Secondly, pursuing net zero targets along with principles of a circular economy (CE) could be a potential solution. A CE entails keeping materials in circulation, thereby reducing waste, and improving material efficiency. Circularity strategies have the potential to diversify and stabilise the supply chains of critical metals. Moreover, it also has the potential to reduce dependence on energy-intensive primary extraction. In the case of lithium, ‘urban mining’ from spent lithium-ion batteries (LiBs) could potentially reduce the need for primary extraction from the earth. However, the implementation of such solutions is far from straightforward, given the range of actors involved and the complexity of the problem.
To this end, we put forward two key areas that we are exploring at the National Circular Economy Centre (NICER) for ‘technology metals’ (Met4Tech); a consortium with companies, researchers, and policy actors, to maximise opportunities around the provision of technology-critical metals within the UK.
Roadmap to manage the metal-intensive future
The implementation of solutions is only possible through the collaboration and commitment of system actors to a circular economy of technology metals. The process of building a roadmap is often argued to be more important than the roadmap itself because it provides an opportunity to express commitment and collaboration among system actors. It enables clear articulation of the current state, goals, and action items to reach the vision of policymakers. The roadmap is due in 2024 and has been mentioned in the CMS as an initiative that enables the building of research and development expertise within the UK.
The creation of the roadmap will involve consultation with policy actors. The proposal for the Met4Tech has the Department for Environment, Food and Rural Affairs (Defra), the Department for Business, Energy, and Industrial Strategy (BEIS) and its successor bodies, and the devolved governments as key policy contacts who will be consulted in the road-mapping process. Other policy partners engaged in the Met4Tech roadmap are the Cabinet Office, Cornwall Council, the Department for International Trade, the Environment Agency, the Ministry of Defence, and the Coal Authority.

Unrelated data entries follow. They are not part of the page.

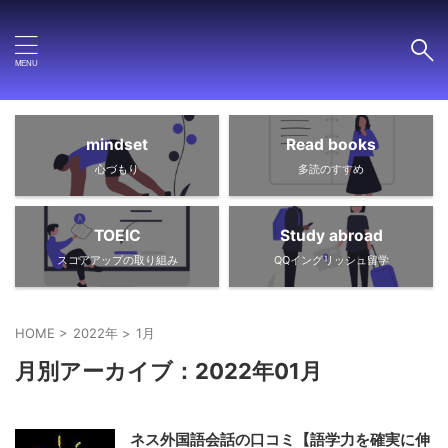
mindset
Read books
心づもり
多読のすすめ
TOEIC
Study abroad
スコアアップの取り組み
QQイングリッシュ留学
HOME
>
2022年
>
1月
月別アーカイブ：2022年01月
ネス外国語会話の口コミ【語学力を確実に伸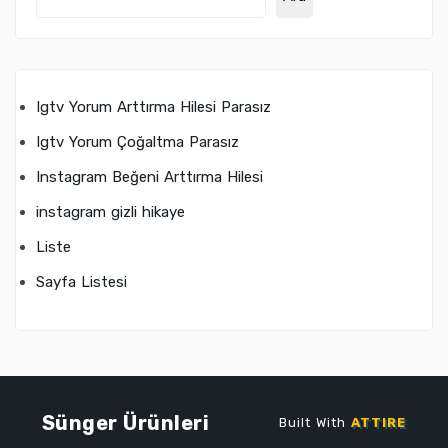
Igtv Yorum Arttırma Hilesi Parasız
Igtv Yorum Çoğaltma Parasız
Instagram Beğeni Arttırma Hilesi
instagram gizli hikaye
Liste
Sayfa Listesi
Sünger Ürünleri
Built With
ATTIRE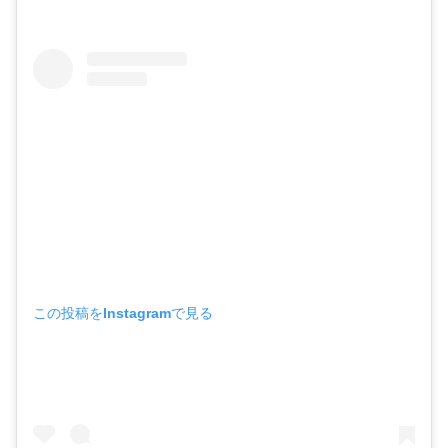
この投稿をInstagramで見る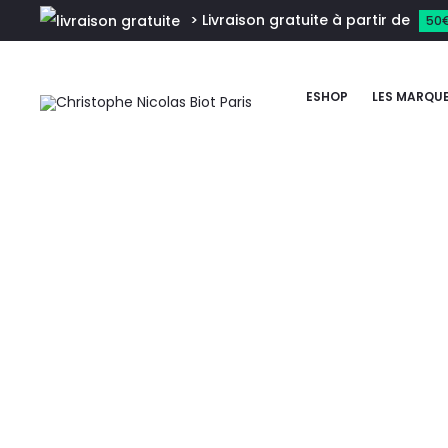
> Livraison gratuite à partir de
50
ESHOP
LES MARQU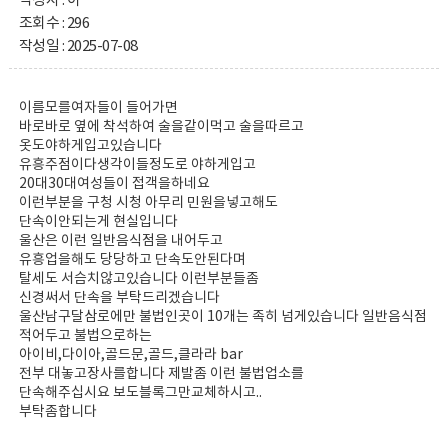
작성자 : 이 **
조회수 : 296
작성일 : 2025-07-08
이름모를여자들이 들어가면
바로바로 옆에 착석하여 술을같이먹고 술을따르고
옷도야하게입고있습니다
유흥주점이다생각이들정도로 야하게입고
20대30대여성들이 접객을하네요
이런부분을 구청 시청 아무리 민원을넣고해도
단속이안되는게 현실입니다
울산은 이런 일반음식점을 내어두고
유흥업을해도 당당하고 단속도안된다며
탈세도 서슴치않고있습니다 이런부분들좀
신경써서 단속을 부탁드리겠습니다
울산남구달삼로에만 불법인곳이 10개는 족히 넘게있습니다 일반음식점
적어두고 불법으로하는
아이비,다이아,골드문,골드,클라라 bar
전부 대놓고장사를합니다 제발좀 이런 불법업소를
단속해주십시요 보도블록그만교체하시고..
부탁좀합니다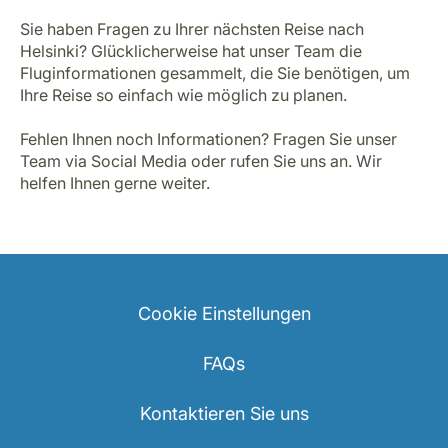
Sie haben Fragen zu Ihrer nächsten Reise nach
Helsinki? Glücklicherweise hat unser Team die
Fluginformationen gesammelt, die Sie benötigen, um
Ihre Reise so einfach wie möglich zu planen.
Fehlen Ihnen noch Informationen? Fragen Sie unser
Team via Social Media oder rufen Sie uns an. Wir
helfen Ihnen gerne weiter.
Cookie Einstellungen
FAQs
Kontaktieren Sie uns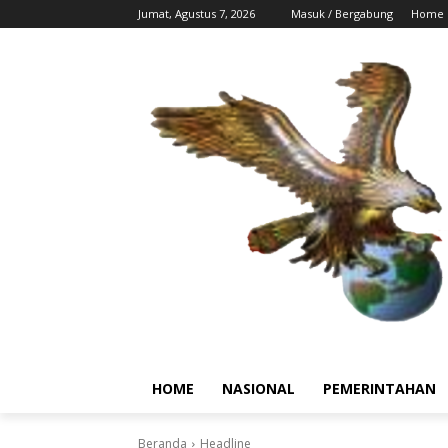
Jumat, Agustus 7, 2026
Masuk / Bergabung
Home
HOME
NASIONAL
PEMERINTAHAN
Beranda
Headline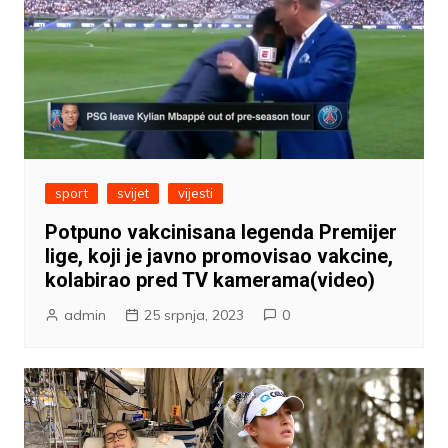
sport
svijet
vijesti
Potpuno vakcinisana legenda Premijer
lige, koji je javno promovisao vakcine,
kolabirao pred TV kamerama(video)
admin
25 srpnja, 2023
0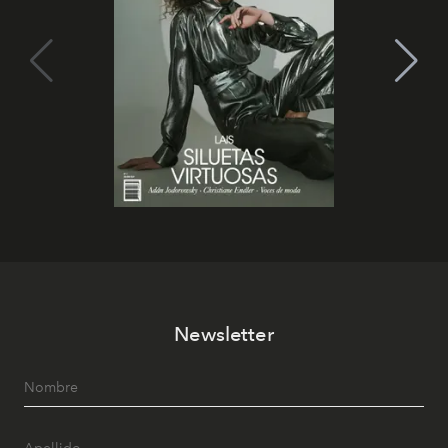
Newsletter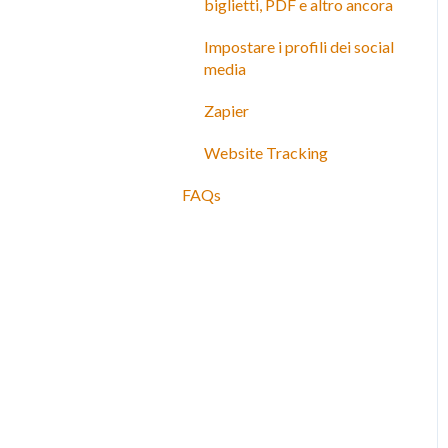
biglietti, PDF e altro ancora
Impostare i profili dei social
media
Zapier
Website Tracking
FAQs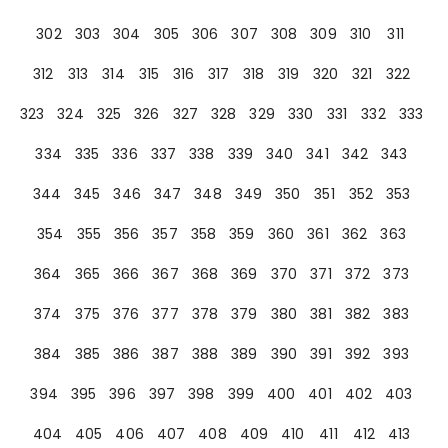
302
303
304
305
306
307
308
309
310
311
312
313
314
315
316
317
318
319
320
321
322
323
324
325
326
327
328
329
330
331
332
333
334
335
336
337
338
339
340
341
342
343
344
345
346
347
348
349
350
351
352
353
354
355
356
357
358
359
360
361
362
363
364
365
366
367
368
369
370
371
372
373
374
375
376
377
378
379
380
381
382
383
384
385
386
387
388
389
390
391
392
393
394
395
396
397
398
399
400
401
402
403
404
405
406
407
408
409
410
411
412
413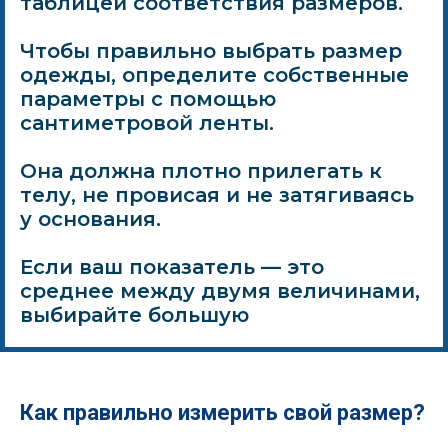
таблицей соответствия размеров.
Чтобы правильно выбрать размер
одежды, определите собственные
параметры с помощью
сантиметровой ленты.
Она должна плотно прилегать к
телу, не провисая и не затягиваясь
у основания.
Если ваш показатель — это
среднее между двумя величинами,
выбирайте большую
Как правильно измерить свой размер?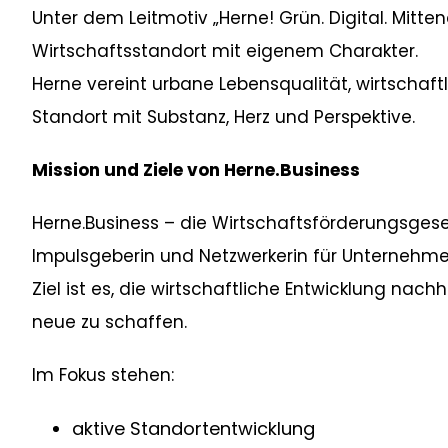
Unter dem Leitmotiv „Herne! Grün. Digital. Mittend
Wirtschaftsstandort mit eigenem Charakter.
Herne vereint urbane Lebensqualität, wirtschaft
Standort mit Substanz, Herz und Perspektive.
Mission und Ziele von Herne.Business
Herne.Business – die Wirtschaftsförderungsgesel
Impulsgeberin und Netzwerkerin für Unternehme
Ziel ist es, die wirtschaftliche Entwicklung nachh
neue zu schaffen.
Im Fokus stehen:
aktive Standortentwicklung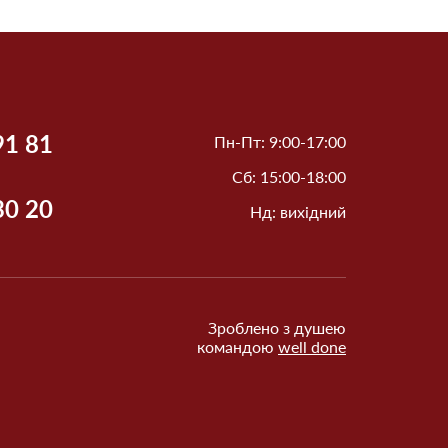
91 81
Пн-Пт: 9:00-17:00
Сб: 15:00-18:00
30 20
Нд: вихідний
Зроблено з душею
командою
well done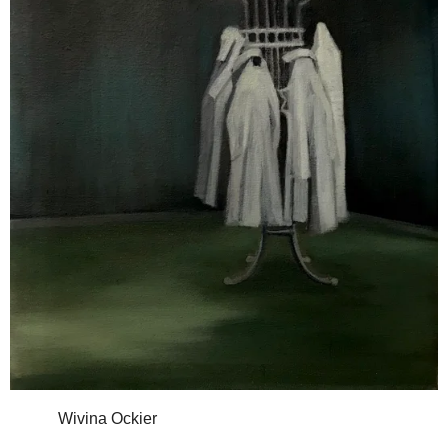
Wivina Ockier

Incorporating Responsible Innovation in the metal-intensive future
The challenges we have outlined are complex, lack clear solutions, and are often unintended consequences that arise from potential solutions themselves. LiBs were proposed as a replacement for fossil fuels during the energy crisis in the 1970s, but 50 years later, we are tackling waste from spent batteries; the energy intensity of lithium extraction; and the potential shortages in lithium supply, which threaten the electric vehicle revolution. Responsible innovation will aim to transform innovation practices to become more anticipatory, reflexive, inclusive, and responsive. In our work at Met4Tech, we aim to bring in principles of Responsible Innovation while designing a CE of technology metals, thereby avoiding (as much as possible) any unintended consequences in the short- and long-term. Policymakers also need to take into consideration such unintended consequences as the new CMS starts to take shape in the real world.
The Critical Minerals Strategy is a start, but the UK can, and must, go further.